I’m building an LLM-powered application that processes product description files and uses a prompt to summarize the task. I have an OpenAI account with one API key, and I’m running the same application on different machines using this shared API key. When I run the application on a single machine, the responses are accurate and as expected. However, when multiple machines use the same API key in parallel, the results become inconsistent and erratic.
Is there a known issue with the OpenAI API when it’s accessed in parallel by different servers using the same API key?
Open AI LLMs are not deterministic even with Temperature zero. So if you run with the same prompts on multiple machines it is expected you will get slightly different results.
If you want to always have “best” results of an input - responses that start similarly (but may diverge) - you would set top_p: 0.00001.

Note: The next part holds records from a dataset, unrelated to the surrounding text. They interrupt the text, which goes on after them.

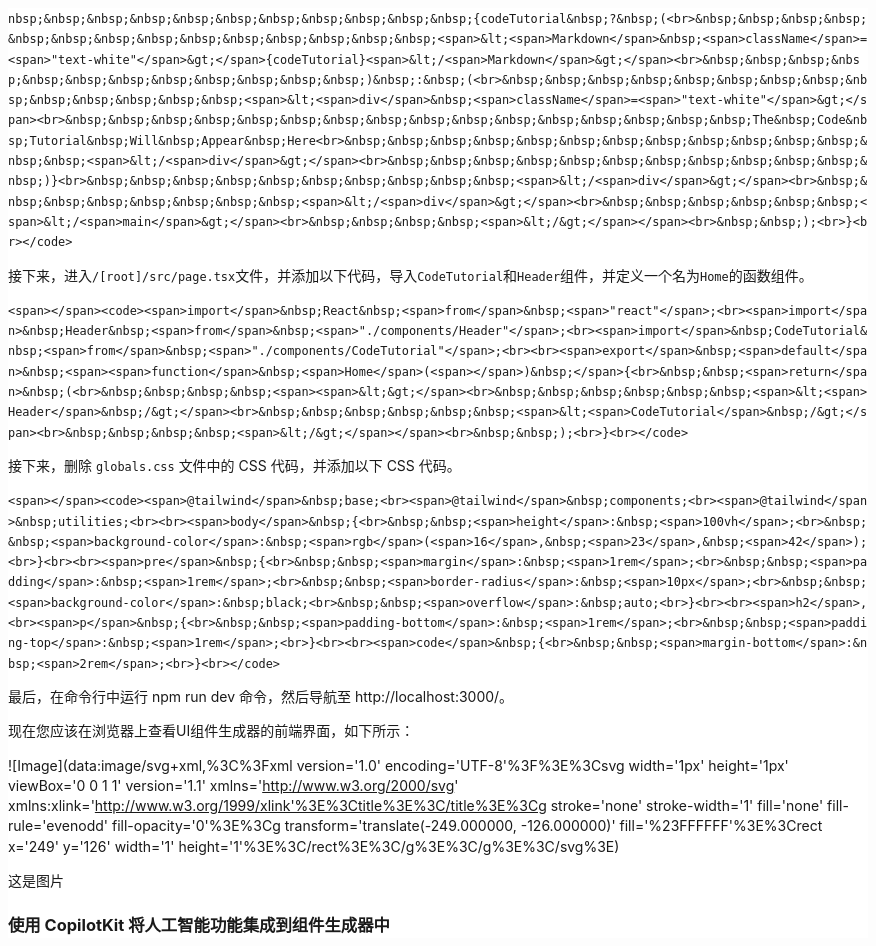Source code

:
 ```
nbsp;&nbsp;&nbsp;&nbsp;&nbsp;&nbsp;&nbsp;&nbsp;&nbsp;&nbsp;&nbsp;{codeTutorial&nbsp;?&nbsp;(<br>&nbsp;&nbsp;&nbsp;&nbsp;&nbsp;&nbsp;&nbsp;&nbsp;&nbsp;&nbsp;&nbsp;&nbsp;&nbsp;&nbsp;<span>&lt;<span>Markdown</span>&nbsp;<span>className</span>=<span>"text-white"</span>&gt;</span>{codeTutorial}<span>&lt;/<span>Markdown</span>&gt;</span><br>&nbsp;&nbsp;&nbsp;&nbsp;&nbsp;&nbsp;&nbsp;&nbsp;&nbsp;&nbsp;&nbsp;&nbsp;)&nbsp;:&nbsp;(<br>&nbsp;&nbsp;&nbsp;&nbsp;&nbsp;&nbsp;&nbsp;&nbsp;&nbsp;&nbsp;&nbsp;&nbsp;&nbsp;&nbsp;<span>&lt;<span>div</span>&nbsp;<span>className</span>=<span>"text-white"</span>&gt;</span><br>&nbsp;&nbsp;&nbsp;&nbsp;&nbsp;&nbsp;&nbsp;&nbsp;&nbsp;&nbsp;&nbsp;&nbsp;&nbsp;&nbsp;&nbsp;&nbsp;The&nbsp;Code&nbsp;Tutorial&nbsp;Will&nbsp;Appear&nbsp;Here<br>&nbsp;&nbsp;&nbsp;&nbsp;&nbsp;&nbsp;&nbsp;&nbsp;&nbsp;&nbsp;&nbsp;&nbsp;&nbsp;&nbsp;<span>&lt;/<span>div</span>&gt;</span><br>&nbsp;&nbsp;&nbsp;&nbsp;&nbsp;&nbsp;&nbsp;&nbsp;&nbsp;&nbsp;&nbsp;&nbsp;)}<br>&nbsp;&nbsp;&nbsp;&nbsp;&nbsp;&nbsp;&nbsp;&nbsp;&nbsp;&nbsp;<span>&lt;/<span>div</span>&gt;</span><br>&nbsp;&nbsp;&nbsp;&nbsp;&nbsp;&nbsp;&nbsp;&nbsp;<span>&lt;/<span>div</span>&gt;</span><br>&nbsp;&nbsp;&nbsp;&nbsp;&nbsp;&nbsp;<span>&lt;/<span>main</span>&gt;</span><br>&nbsp;&nbsp;&nbsp;&nbsp;<span>&lt;/&gt;</span></span><br>&nbsp;&nbsp;);<br>}<br></code>
```

接下来，进入`/[root]/src/page.tsx`文件，并添加以下代码，导入`CodeTutorial`和`Header`组件，并定义一个名为`Home`的函数组件。

```
<span></span><code><span>import</span>&nbsp;React&nbsp;<span>from</span>&nbsp;<span>"react"</span>;<br><span>import</span>&nbsp;Header&nbsp;<span>from</span>&nbsp;<span>"./components/Header"</span>;<br><span>import</span>&nbsp;CodeTutorial&nbsp;<span>from</span>&nbsp;<span>"./components/CodeTutorial"</span>;<br><br><span>export</span>&nbsp;<span>default</span>&nbsp;<span><span>function</span>&nbsp;<span>Home</span>(<span></span>)&nbsp;</span>{<br>&nbsp;&nbsp;<span>return</span>&nbsp;(<br>&nbsp;&nbsp;&nbsp;&nbsp;<span><span>&lt;&gt;</span><br>&nbsp;&nbsp;&nbsp;&nbsp;&nbsp;&nbsp;<span>&lt;<span>Header</span>&nbsp;/&gt;</span><br>&nbsp;&nbsp;&nbsp;&nbsp;&nbsp;&nbsp;<span>&lt;<span>CodeTutorial</span>&nbsp;/&gt;</span><br>&nbsp;&nbsp;&nbsp;&nbsp;<span>&lt;/&gt;</span></span><br>&nbsp;&nbsp;);<br>}<br></code>
```

接下来，删除 `globals.css` 文件中的 CSS 代码，并添加以下 CSS 代码。

```
<span></span><code><span>@tailwind</span>&nbsp;base;<br><span>@tailwind</span>&nbsp;components;<br><span>@tailwind</span>&nbsp;utilities;<br><br><span>body</span>&nbsp;{<br>&nbsp;&nbsp;<span>height</span>:&nbsp;<span>100vh</span>;<br>&nbsp;&nbsp;<span>background-color</span>:&nbsp;<span>rgb</span>(<span>16</span>,&nbsp;<span>23</span>,&nbsp;<span>42</span>);<br>}<br><br><span>pre</span>&nbsp;{<br>&nbsp;&nbsp;<span>margin</span>:&nbsp;<span>1rem</span>;<br>&nbsp;&nbsp;<span>padding</span>:&nbsp;<span>1rem</span>;<br>&nbsp;&nbsp;<span>border-radius</span>:&nbsp;<span>10px</span>;<br>&nbsp;&nbsp;<span>background-color</span>:&nbsp;black;<br>&nbsp;&nbsp;<span>overflow</span>:&nbsp;auto;<br>}<br><br><span>h2</span>,<br><span>p</span>&nbsp;{<br>&nbsp;&nbsp;<span>padding-bottom</span>:&nbsp;<span>1rem</span>;<br>&nbsp;&nbsp;<span>padding-top</span>:&nbsp;<span>1rem</span>;<br>}<br><br><span>code</span>&nbsp;{<br>&nbsp;&nbsp;<span>margin-bottom</span>:&nbsp;<span>2rem</span>;<br>}<br></code>
```

最后，在命令行中运行 npm run dev 命令，然后导航至 http://localhost:3000/。

现在您应该在浏览器上查看UI组件生成器的前端界面，如下所示：

![Image](data:image/svg+xml,%3C%3Fxml version='1.0' encoding='UTF-8'%3F%3E%3Csvg width='1px' height='1px' viewBox='0 0 1 1' version='1.1' xmlns='http://www.w3.org/2000/svg' xmlns:xlink='http://www.w3.org/1999/xlink'%3E%3Ctitle%3E%3C/title%3E%3Cg stroke='none' stroke-width='1' fill='none' fill-rule='evenodd' fill-opacity='0'%3E%3Cg transform='translate(-249.000000, -126.000000)' fill='%23FFFFFF'%3E%3Crect x='249' y='126' width='1' height='1'%3E%3C/rect%3E%3C/g%3E%3C/g%3E%3C/svg%3E)

这是图片

### 使用 CopilotKit 将人工智能功能集成到组件生成器中

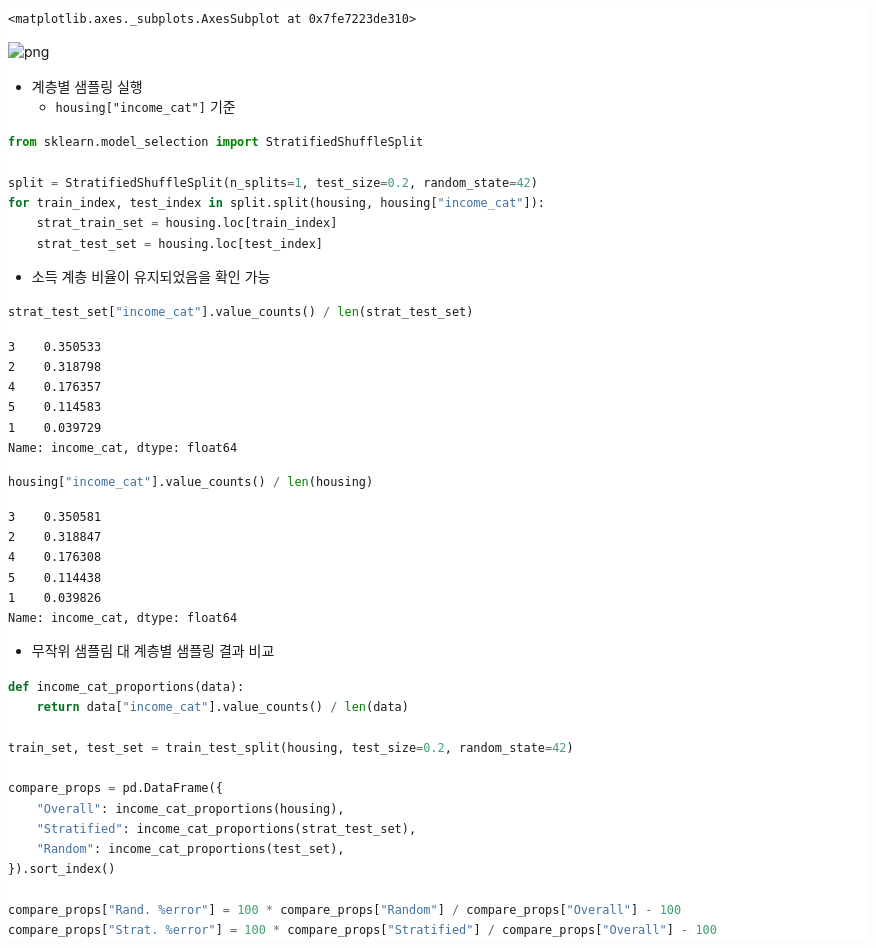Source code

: 


    <matplotlib.axes._subplots.AxesSubplot at 0x7fe7223de310>




    
![png](output_45_1.png)
    


* 계층별 샘플링 실행
    - `housing["income_cat"]` 기준


```python
from sklearn.model_selection import StratifiedShuffleSplit

split = StratifiedShuffleSplit(n_splits=1, test_size=0.2, random_state=42)
for train_index, test_index in split.split(housing, housing["income_cat"]):
    strat_train_set = housing.loc[train_index]
    strat_test_set = housing.loc[test_index]
```

* 소득 계층 비율이 유지되었음을 확인 가능


```python
strat_test_set["income_cat"].value_counts() / len(strat_test_set)
```




    3    0.350533
    2    0.318798
    4    0.176357
    5    0.114583
    1    0.039729
    Name: income_cat, dtype: float64




```python
housing["income_cat"].value_counts() / len(housing)
```




    3    0.350581
    2    0.318847
    4    0.176308
    5    0.114438
    1    0.039826
    Name: income_cat, dtype: float64



* 무작위 샘플림 대 계층별 샘플링 결과 비교


```python
def income_cat_proportions(data):
    return data["income_cat"].value_counts() / len(data)

train_set, test_set = train_test_split(housing, test_size=0.2, random_state=42)

compare_props = pd.DataFrame({
    "Overall": income_cat_proportions(housing),
    "Stratified": income_cat_proportions(strat_test_set),
    "Random": income_cat_proportions(test_set),
}).sort_index()

compare_props["Rand. %error"] = 100 * compare_props["Random"] / compare_props["Overall"] - 100
compare_props["Strat. %error"] = 100 * compare_props["Stratified"] / compare_props["Overall"] - 100
```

A seed parameter of fixed value, if used and re-supplied to the API model, will re-run with the same component of randomness in the sampler (randomness essentially turned off by the top_p above), but if the underlying computations are not identical (which they aren’t), then this doesn’t have as much meaning.
Thus, inconsistent responses are expected responses. You can resend and possibly get a better answer, or different brainstorming ideas.
You can read a bit more. OpenAI hasn’t come out directly and explained the technical reason for varying logits and dimensions on language models and embeddings since gpt-3.5+.
You can look at the ‘fingerprint’ returned in an API call to see if repeatability is furthermore not expected, perhaps due to the model running on a different server architecture (some models varying by up to five fingerprints in large trials).